• _About this exercise_: Reproduce the text of all the records below line for line, leaving the pictures out.
*** Input data ***
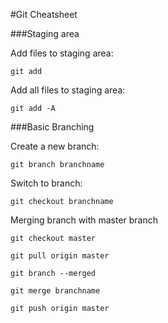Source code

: #Git Cheatsheet

###Staging area


Add files to staging area:

` git add `

Add all files to staging area:

` git add -A `


###Basic Branching

Create a new branch:

` git branch branchname `

Switch to branch:

` git checkout branchname `


Merging branch with master branch

` git checkout master `

` git pull origin master `

` git branch --merged `

` git merge branchname `

` git push origin master `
*** End of Input data ***
• _Solution to the problem_:
Source code

: #Git Cheatsheet

###Staging area


Add files to staging area:

` git add `

Add all files to staging area:

` git add -A `


###Basic Branching

Create a new branch:

` git branch branchname `

Switch to branch:

` git checkout branchname `


Merging branch with master branch

` git checkout master `

` git pull origin master `

` git branch --merged `

` git merge branchname `

` git push origin master `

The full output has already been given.